Recensioni

E.G.O. Extreme Game Over, di Riccardo Pechini e Mariano Lamberti – con Lorenzo Balducci

Lorenzo Balducci torna in scena a Napoli, al Teatro Sannazaro fino a domenica 24 marzo, con lo spettacolo E.G.O. Extreme Game Over, scritto da Riccardo Pechini e Mariano Lamberti, quest’ultimo anche regista dell’allestimento. Dopo i successi di Allegro non troppo e di Fake, l’attore romano chiude la trilogia di quello che è un genere teatrale tutto suo: a tratti rassomigliante a una stand up comedy, per altri versi molto simile a un monologo in cui recita, canta e balla per costruire un one man show originale e assolutamente inedito.

> _CONSEGNA_:
Trascrivi integralmente la recensione dello spettacolo E.G.O. Extreme Game Over, senza cambiare nulla. Per lo svolgimento ci si basa soltanto sulla recensione riportata sopra.

> _DATI FORNITI_:
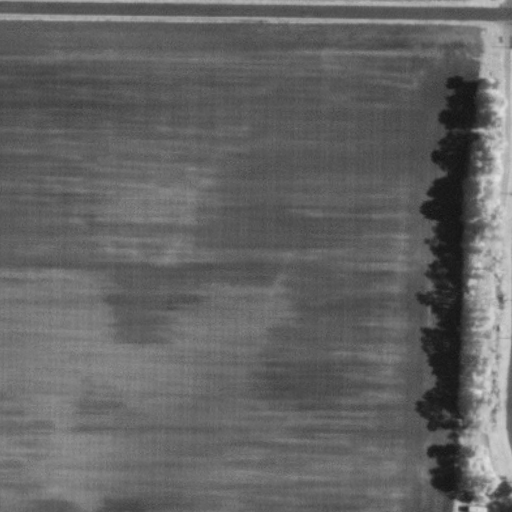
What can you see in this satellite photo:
road: (255, 9)
road: (483, 259)
road: (496, 505)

> _SOLUZIONE_:
Recensioni

E.G.O. Extreme Game Over, di Riccardo Pechini e Mariano Lamberti – con Lorenzo Balducci

Lorenzo Balducci torna in scena a Napoli, al Teatro Sannazaro fino a domenica 24 marzo, con lo spettacolo E.G.O. Extreme Game Over, scritto da Riccardo Pechini e Mariano Lamberti, quest’ultimo anche regista dell’allestimento. Dopo i successi di Allegro non troppo e di Fake, l’attore romano chiude la trilogia di quello che è un genere teatrale tutto suo: a tratti rassomigliante a una stand up comedy, per altri versi molto simile a un monologo in cui recita, canta e balla per costruire un one man show originale e assolutamente inedito.